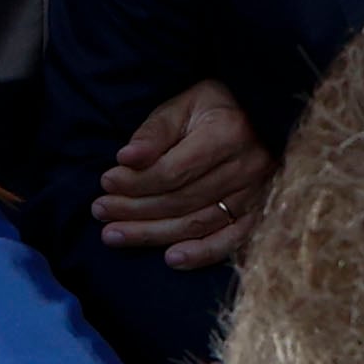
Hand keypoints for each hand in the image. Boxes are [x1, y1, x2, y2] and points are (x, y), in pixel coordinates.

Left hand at [93, 78, 273, 269]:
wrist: (262, 114)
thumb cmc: (215, 106)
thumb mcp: (183, 104)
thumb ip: (155, 131)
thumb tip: (126, 159)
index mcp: (226, 134)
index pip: (173, 171)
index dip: (137, 182)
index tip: (106, 182)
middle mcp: (245, 167)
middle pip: (181, 201)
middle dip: (135, 210)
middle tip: (100, 211)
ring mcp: (255, 194)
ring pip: (198, 223)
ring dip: (153, 234)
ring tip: (115, 235)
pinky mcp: (259, 212)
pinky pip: (230, 241)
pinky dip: (202, 254)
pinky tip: (171, 259)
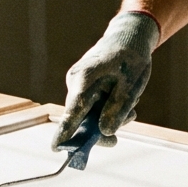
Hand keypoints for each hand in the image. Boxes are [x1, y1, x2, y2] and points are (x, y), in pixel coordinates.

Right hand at [52, 12, 159, 149]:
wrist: (128, 38)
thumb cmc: (131, 59)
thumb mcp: (131, 87)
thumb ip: (117, 110)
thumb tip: (105, 133)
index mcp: (86, 79)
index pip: (73, 110)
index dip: (65, 131)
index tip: (56, 148)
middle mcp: (75, 82)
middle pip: (80, 118)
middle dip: (98, 131)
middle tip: (116, 140)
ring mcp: (76, 85)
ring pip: (87, 114)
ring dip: (107, 119)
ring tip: (130, 110)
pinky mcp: (81, 87)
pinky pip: (90, 107)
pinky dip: (105, 111)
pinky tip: (122, 104)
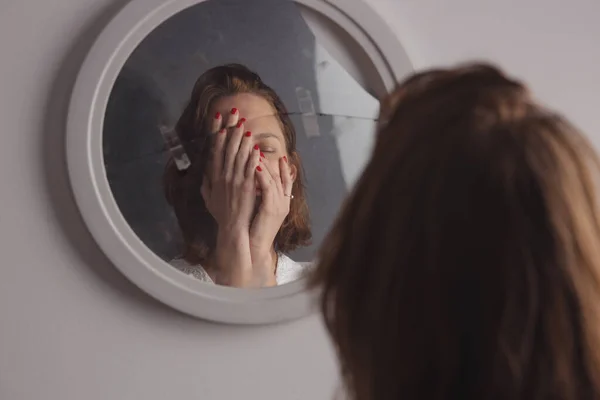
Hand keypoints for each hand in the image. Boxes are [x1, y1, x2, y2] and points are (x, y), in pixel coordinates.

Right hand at [201, 109, 261, 286]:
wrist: (232, 229)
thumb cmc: (221, 215)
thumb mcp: (209, 198)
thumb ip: (207, 183)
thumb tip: (205, 171)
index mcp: (214, 176)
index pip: (215, 149)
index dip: (217, 133)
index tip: (219, 118)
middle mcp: (223, 175)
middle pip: (227, 147)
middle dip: (230, 128)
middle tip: (234, 112)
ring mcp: (235, 180)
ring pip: (238, 154)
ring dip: (241, 137)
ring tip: (244, 123)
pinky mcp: (247, 186)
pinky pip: (250, 167)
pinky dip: (251, 155)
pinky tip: (254, 144)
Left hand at [250, 156, 292, 282]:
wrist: (255, 248)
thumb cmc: (255, 231)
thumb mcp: (259, 210)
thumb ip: (260, 197)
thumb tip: (256, 183)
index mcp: (281, 202)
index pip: (286, 180)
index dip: (284, 167)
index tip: (281, 155)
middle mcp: (283, 202)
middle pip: (281, 176)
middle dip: (272, 160)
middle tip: (261, 146)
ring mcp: (279, 205)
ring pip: (275, 179)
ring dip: (266, 163)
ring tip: (256, 150)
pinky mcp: (271, 208)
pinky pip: (269, 188)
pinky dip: (263, 175)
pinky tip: (256, 165)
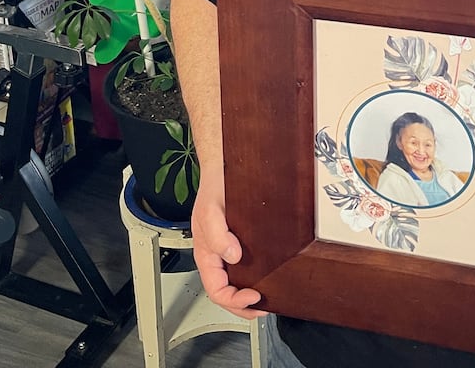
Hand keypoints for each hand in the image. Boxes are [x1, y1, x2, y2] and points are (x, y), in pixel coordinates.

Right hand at [191, 174, 263, 318]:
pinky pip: (245, 266)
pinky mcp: (241, 240)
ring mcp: (228, 249)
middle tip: (264, 307)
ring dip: (249, 293)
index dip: (234, 300)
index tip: (253, 297)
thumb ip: (217, 234)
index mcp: (206, 254)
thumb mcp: (211, 211)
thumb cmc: (214, 188)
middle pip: (226, 292)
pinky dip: (256, 276)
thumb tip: (232, 256)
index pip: (216, 290)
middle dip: (243, 306)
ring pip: (236, 281)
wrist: (224, 168)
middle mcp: (217, 255)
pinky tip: (268, 275)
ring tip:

* * *

EXERCISE PROMPT - Start at the line above containing "ring tip: (130, 110)" and stop at the line containing "ring dip: (266, 163)": print those lines and everything between them exactly, but not the pictures.

TASK RESPONSE -
ring tip: (130, 110)
pinky mcp: (81, 87)
pinky pip: (90, 107)
pinky dip: (105, 111)
pinky tip: (122, 104)
Hand keypoints for each hand in the image. Boxes are [x1, y1, x2, y2] and points are (x, y), in pixel coordinates.

Right hand at [201, 109, 261, 286]:
wrist: (232, 229)
thumb cmc: (221, 215)
thumb mcp: (209, 198)
thumb ip: (207, 183)
thumb tip: (205, 171)
index mcp: (214, 176)
index pip: (215, 149)
index dip: (217, 133)
index tip: (219, 118)
middle mcp: (223, 175)
middle pip: (227, 147)
middle dip: (230, 128)
middle tip: (234, 112)
ring mcp: (235, 180)
ring pip: (238, 154)
ring dip: (241, 137)
ring tip: (244, 123)
pinky mcp: (247, 186)
pinky pip: (250, 167)
pinky dip: (251, 155)
pinky tip: (254, 144)
Left hand at [250, 156, 292, 282]:
wrist: (255, 248)
thumb cmc: (255, 231)
thumb mcp: (259, 210)
thumb ip: (260, 197)
thumb tip: (256, 183)
index mcp: (281, 202)
index pip: (286, 180)
index dip: (284, 167)
index tip: (281, 155)
middle mcp: (283, 202)
middle pip: (281, 176)
middle dip: (272, 160)
middle tip: (261, 146)
ring mcp: (279, 205)
ring pip: (275, 179)
ring dip: (266, 163)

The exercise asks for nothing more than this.